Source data
--------
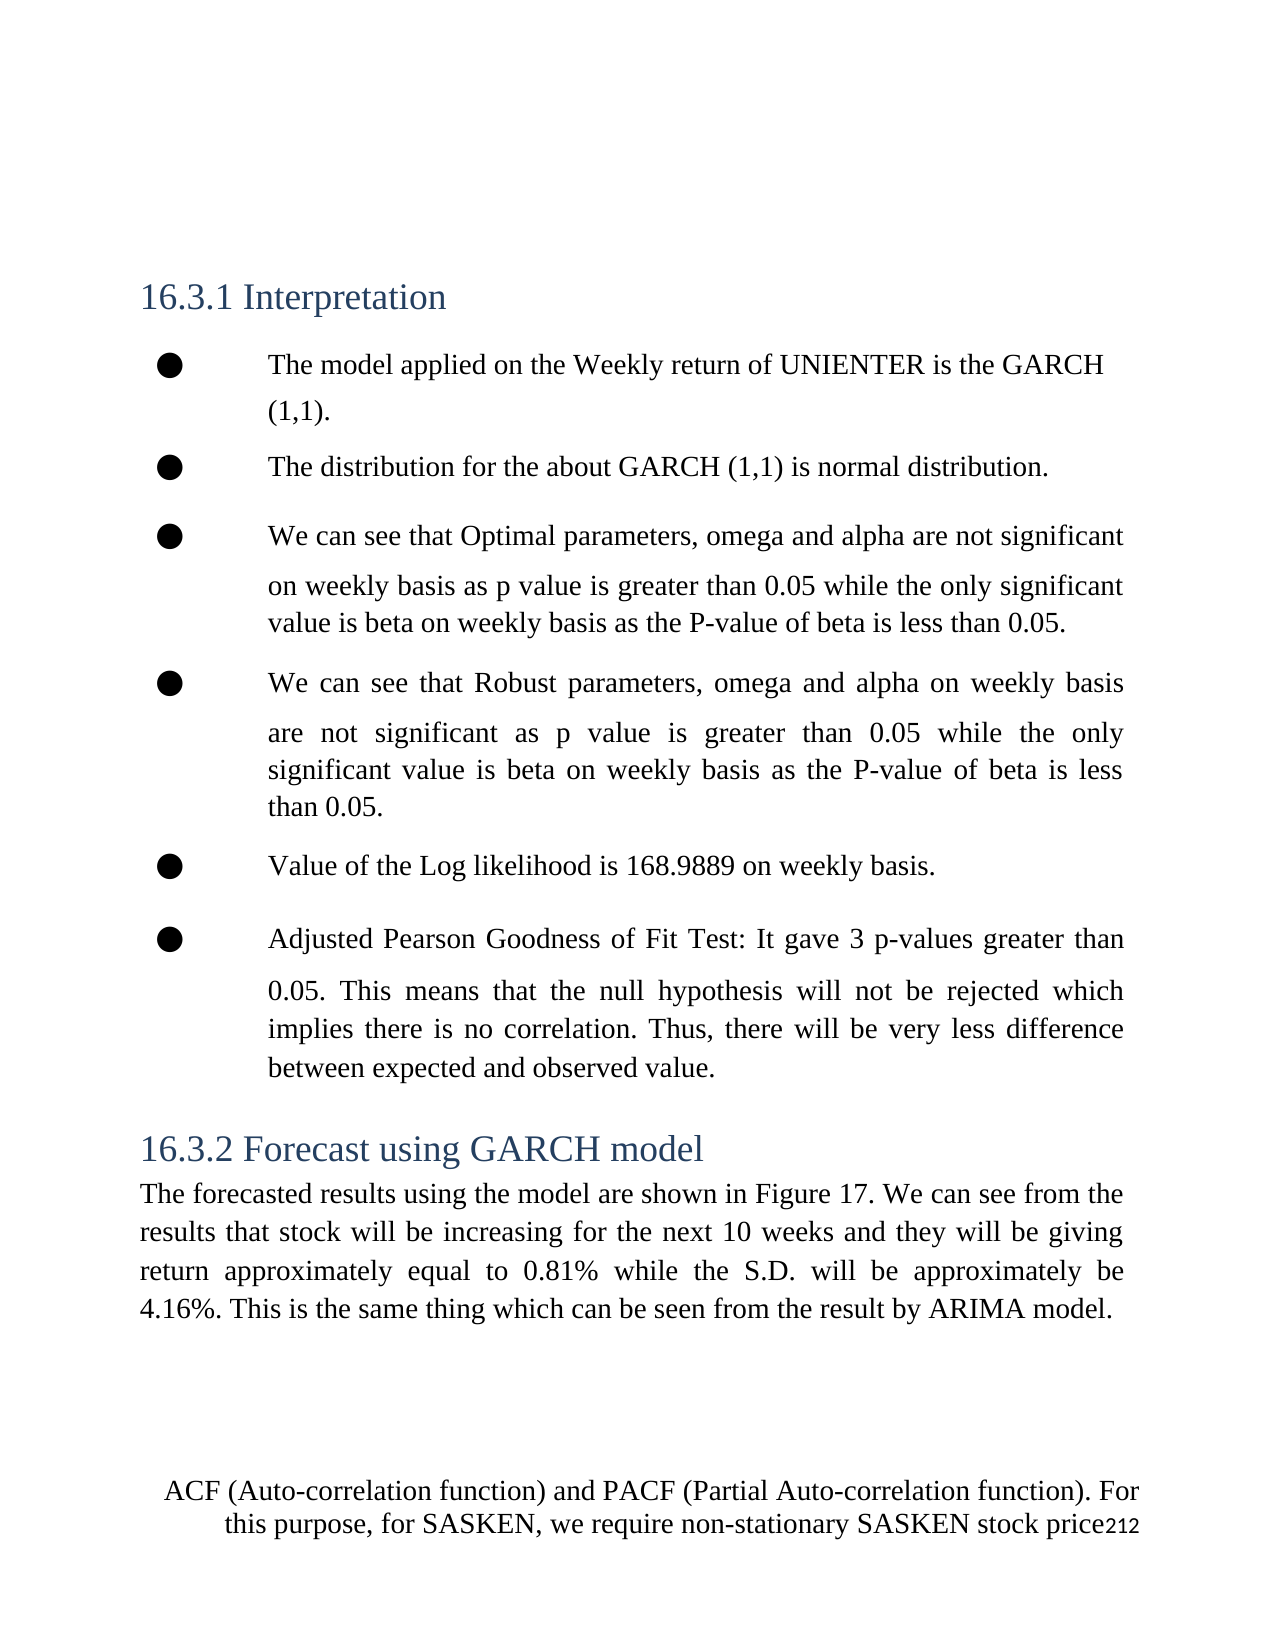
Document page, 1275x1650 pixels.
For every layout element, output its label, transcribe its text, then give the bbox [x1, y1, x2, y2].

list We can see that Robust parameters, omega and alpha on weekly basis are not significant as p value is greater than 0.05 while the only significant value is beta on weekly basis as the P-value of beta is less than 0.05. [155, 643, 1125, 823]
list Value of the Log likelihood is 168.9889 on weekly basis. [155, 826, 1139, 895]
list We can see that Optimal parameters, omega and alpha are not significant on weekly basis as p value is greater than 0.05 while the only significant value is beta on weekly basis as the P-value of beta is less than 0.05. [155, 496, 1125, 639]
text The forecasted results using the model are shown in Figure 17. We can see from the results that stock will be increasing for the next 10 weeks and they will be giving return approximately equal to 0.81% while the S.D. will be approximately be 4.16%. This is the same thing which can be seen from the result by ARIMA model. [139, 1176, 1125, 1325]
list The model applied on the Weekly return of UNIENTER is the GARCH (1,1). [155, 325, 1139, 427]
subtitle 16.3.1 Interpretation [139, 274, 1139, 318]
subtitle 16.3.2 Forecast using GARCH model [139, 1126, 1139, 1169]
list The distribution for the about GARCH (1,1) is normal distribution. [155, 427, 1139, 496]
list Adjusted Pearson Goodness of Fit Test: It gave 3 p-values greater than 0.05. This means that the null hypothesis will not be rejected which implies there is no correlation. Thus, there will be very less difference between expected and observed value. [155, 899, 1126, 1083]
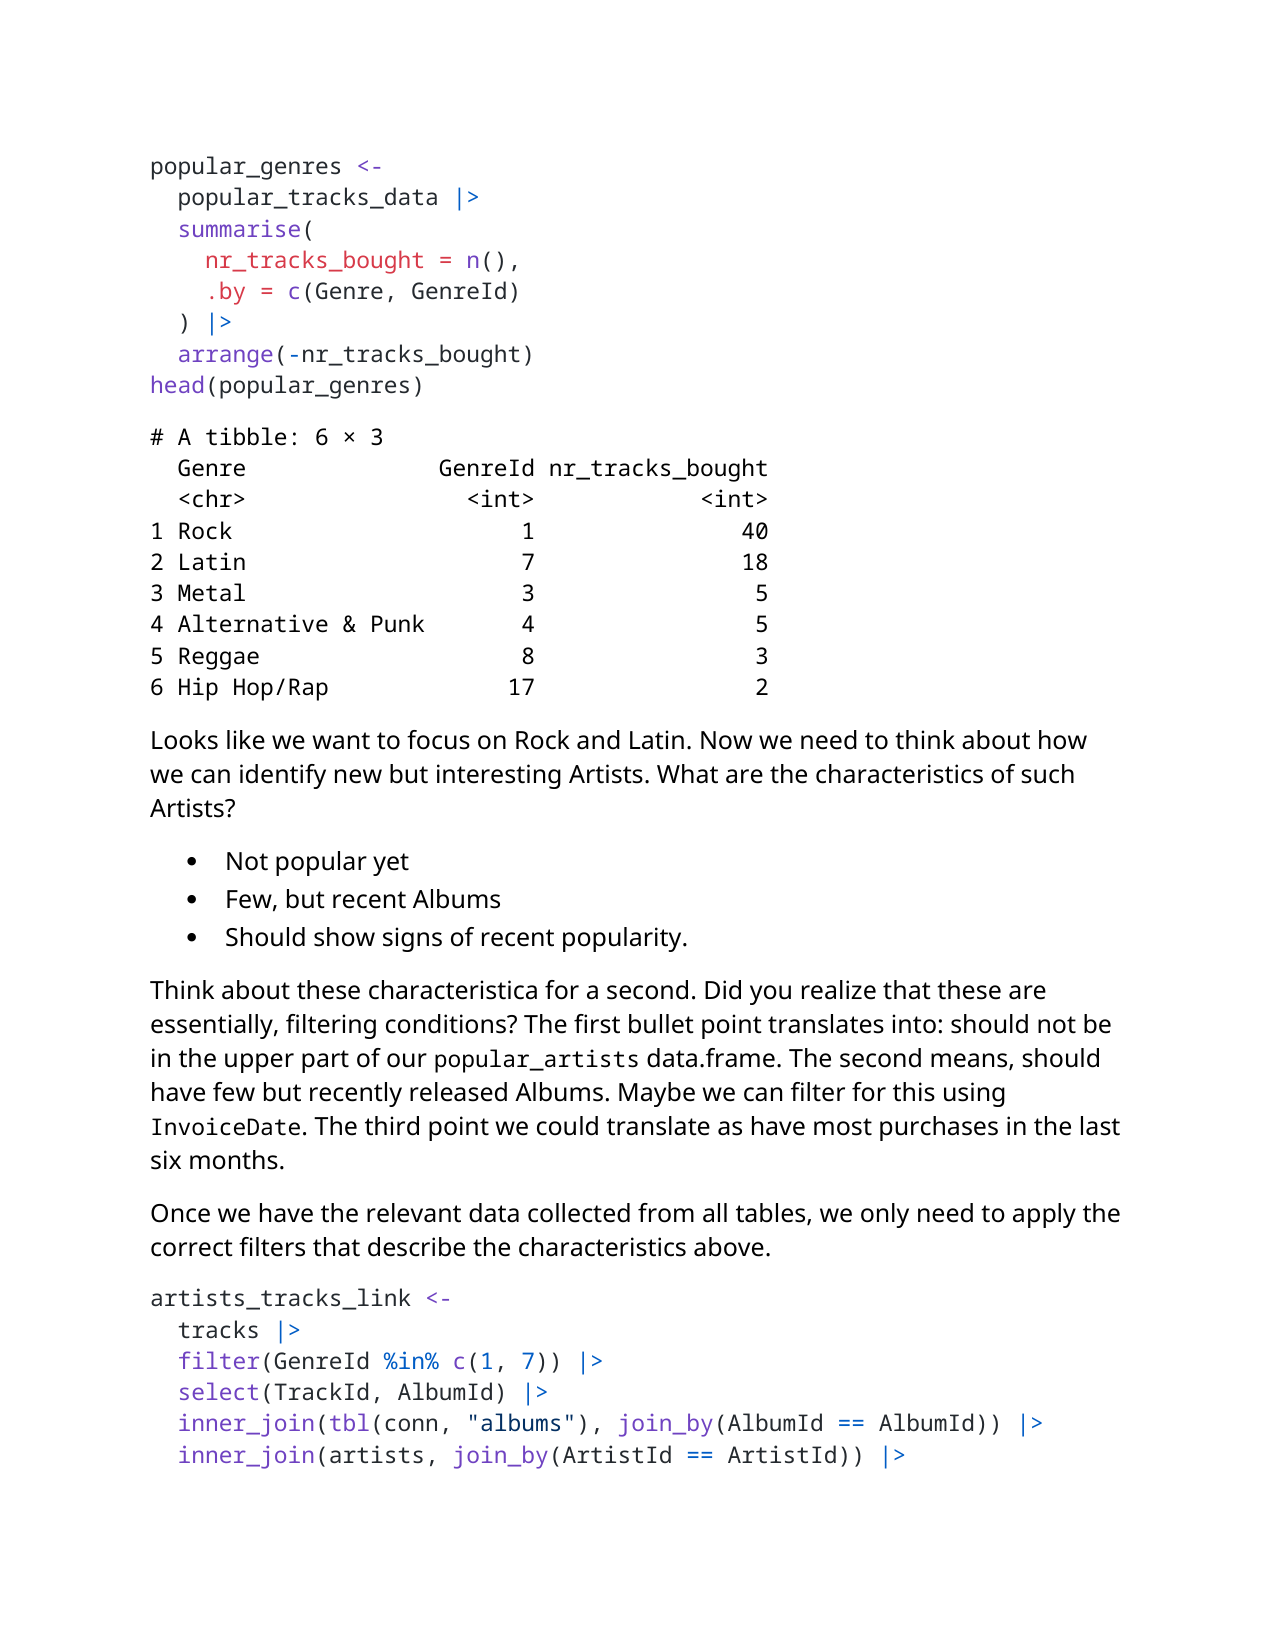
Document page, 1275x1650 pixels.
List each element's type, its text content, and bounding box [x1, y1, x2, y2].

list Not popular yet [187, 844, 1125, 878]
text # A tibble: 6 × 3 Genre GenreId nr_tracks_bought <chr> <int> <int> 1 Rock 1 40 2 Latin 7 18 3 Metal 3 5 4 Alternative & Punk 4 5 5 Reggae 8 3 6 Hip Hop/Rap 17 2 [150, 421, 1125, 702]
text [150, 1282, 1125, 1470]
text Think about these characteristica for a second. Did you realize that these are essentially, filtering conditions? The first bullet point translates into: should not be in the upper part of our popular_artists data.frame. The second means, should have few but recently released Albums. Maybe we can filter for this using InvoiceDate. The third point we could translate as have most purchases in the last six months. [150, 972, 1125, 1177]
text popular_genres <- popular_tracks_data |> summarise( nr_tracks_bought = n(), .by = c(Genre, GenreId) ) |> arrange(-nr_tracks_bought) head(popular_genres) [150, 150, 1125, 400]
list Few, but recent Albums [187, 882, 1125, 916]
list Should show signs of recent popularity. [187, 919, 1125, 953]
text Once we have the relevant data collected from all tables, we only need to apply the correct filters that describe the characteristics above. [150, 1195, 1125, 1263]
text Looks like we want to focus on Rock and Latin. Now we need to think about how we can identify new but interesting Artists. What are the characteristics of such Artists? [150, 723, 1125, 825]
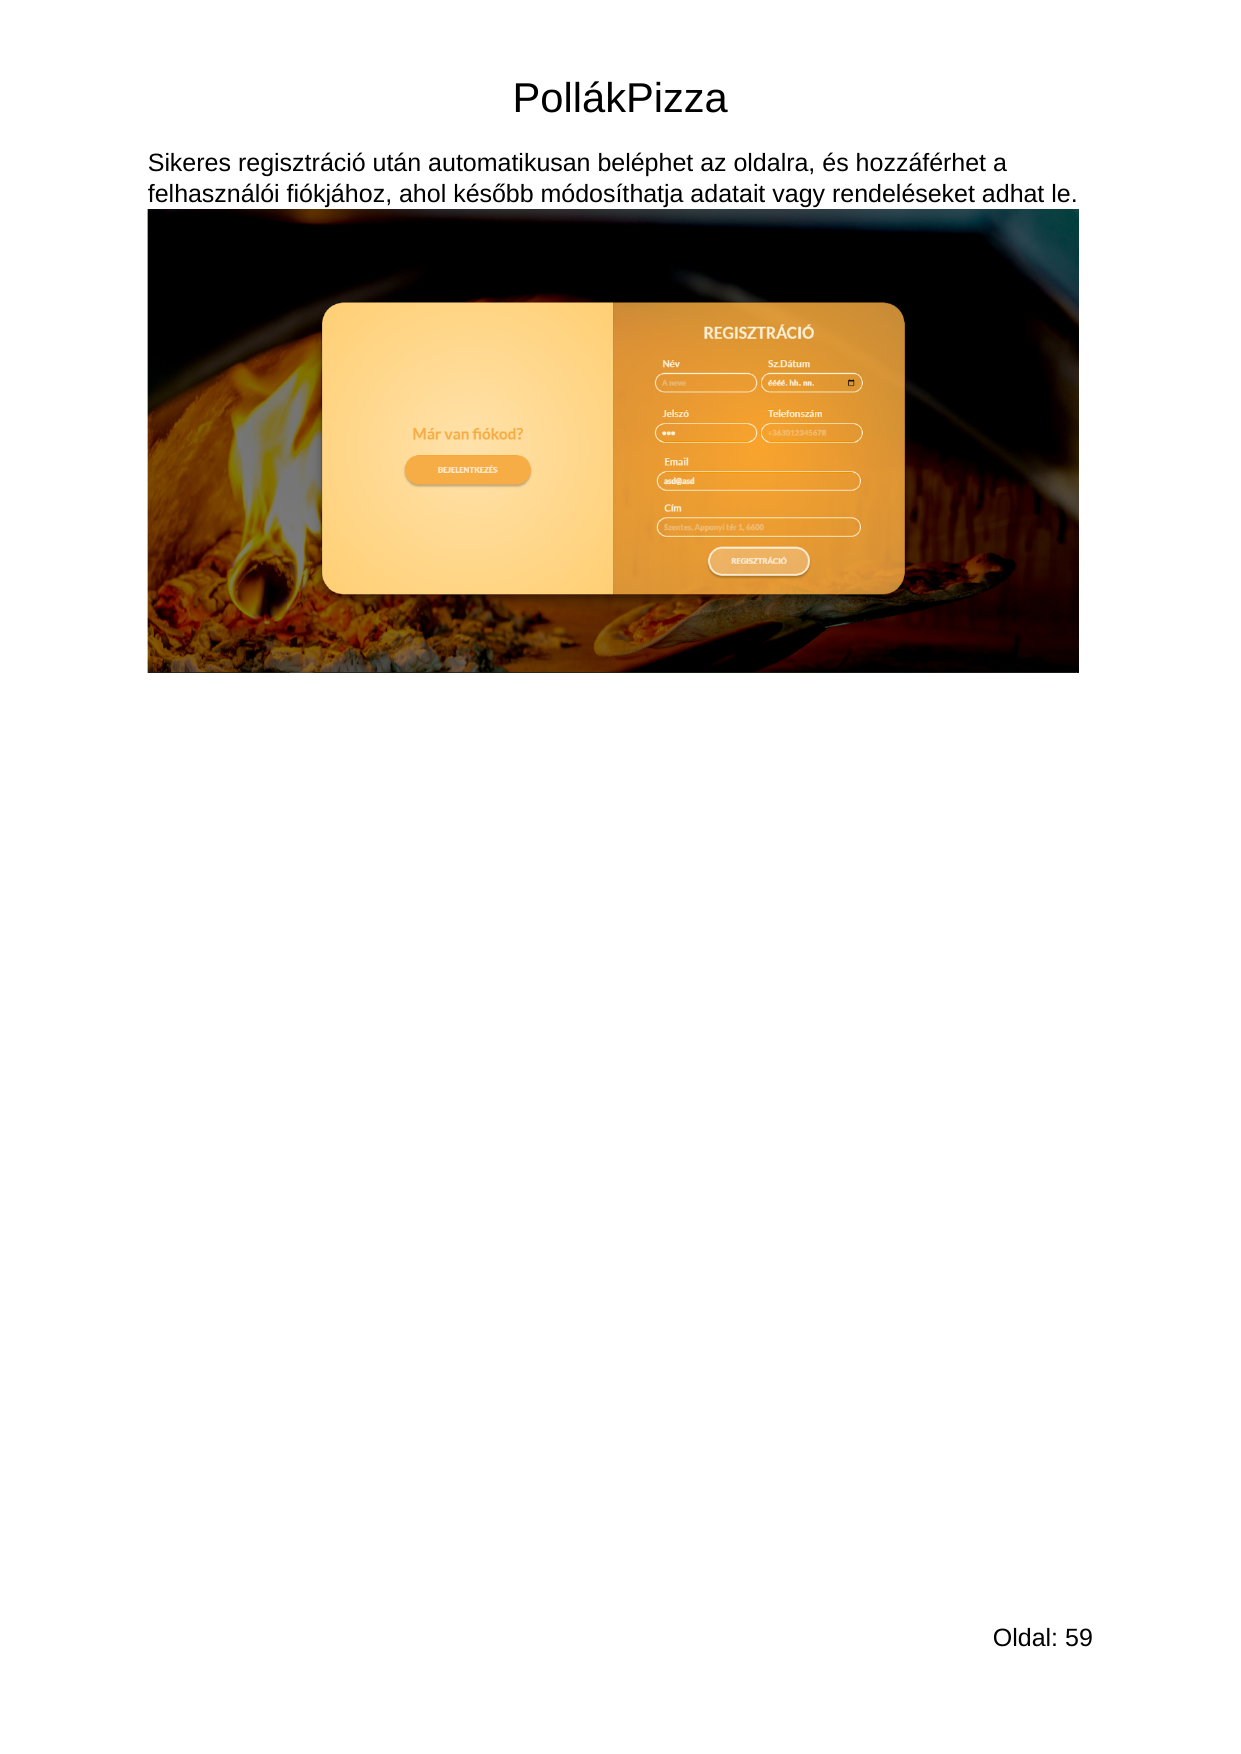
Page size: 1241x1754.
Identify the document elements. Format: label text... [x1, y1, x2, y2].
--------
### Task directions
Word for word, quote the lines above. Omit the pictures.

### The answer
Document page, 1275x1650 pixels.
For every layout element, output its label, transcribe its text, then give the bbox [x1, y1, x2, y2].

list We can see that Robust parameters, omega and alpha on weekly basis are not significant as p value is greater than 0.05 while the only significant value is beta on weekly basis as the P-value of beta is less than 0.05. [155, 643, 1125, 823]
list Value of the Log likelihood is 168.9889 on weekly basis. [155, 826, 1139, 895]
list We can see that Optimal parameters, omega and alpha are not significant on weekly basis as p value is greater than 0.05 while the only significant value is beta on weekly basis as the P-value of beta is less than 0.05. [155, 496, 1125, 639]
text The forecasted results using the model are shown in Figure 17. We can see from the results that stock will be increasing for the next 10 weeks and they will be giving return approximately equal to 0.81% while the S.D. will be approximately be 4.16%. This is the same thing which can be seen from the result by ARIMA model. [139, 1176, 1125, 1325]
list The model applied on the Weekly return of UNIENTER is the GARCH (1,1). [155, 325, 1139, 427]
subtitle 16.3.1 Interpretation [139, 274, 1139, 318]
subtitle 16.3.2 Forecast using GARCH model [139, 1126, 1139, 1169]
list The distribution for the about GARCH (1,1) is normal distribution. [155, 427, 1139, 496]
list Adjusted Pearson Goodness of Fit Test: It gave 3 p-values greater than 0.05. This means that the null hypothesis will not be rejected which implies there is no correlation. Thus, there will be very less difference between expected and observed value. [155, 899, 1126, 1083]
Document page, 1275x1650 pixels.
List each element's type, its text content, and bounding box [x1, y1, x2, y2].

list Not popular yet [187, 844, 1125, 878]
text # A tibble: 6 × 3 Genre GenreId nr_tracks_bought <chr> <int> <int> 1 Rock 1 40 2 Latin 7 18 3 Metal 3 5 4 Alternative & Punk 4 5 5 Reggae 8 3 6 Hip Hop/Rap 17 2 [150, 421, 1125, 702]
text [150, 1282, 1125, 1470]
text Think about these characteristica for a second. Did you realize that these are essentially, filtering conditions? The first bullet point translates into: should not be in the upper part of our popular_artists data.frame. The second means, should have few but recently released Albums. Maybe we can filter for this using InvoiceDate. The third point we could translate as have most purchases in the last six months. [150, 972, 1125, 1177]
text popular_genres <- popular_tracks_data |> summarise( nr_tracks_bought = n(), .by = c(Genre, GenreId) ) |> arrange(-nr_tracks_bought) head(popular_genres) [150, 150, 1125, 400]
list Few, but recent Albums [187, 882, 1125, 916]
list Should show signs of recent popularity. [187, 919, 1125, 953]
text Once we have the relevant data collected from all tables, we only need to apply the correct filters that describe the characteristics above. [150, 1195, 1125, 1263]
text Looks like we want to focus on Rock and Latin. Now we need to think about how we can identify new but interesting Artists. What are the characteristics of such Artists? [150, 723, 1125, 825]
Page size: 1241x1754.
Identify the document elements. Format: label text... [x1, y1, x2, y2].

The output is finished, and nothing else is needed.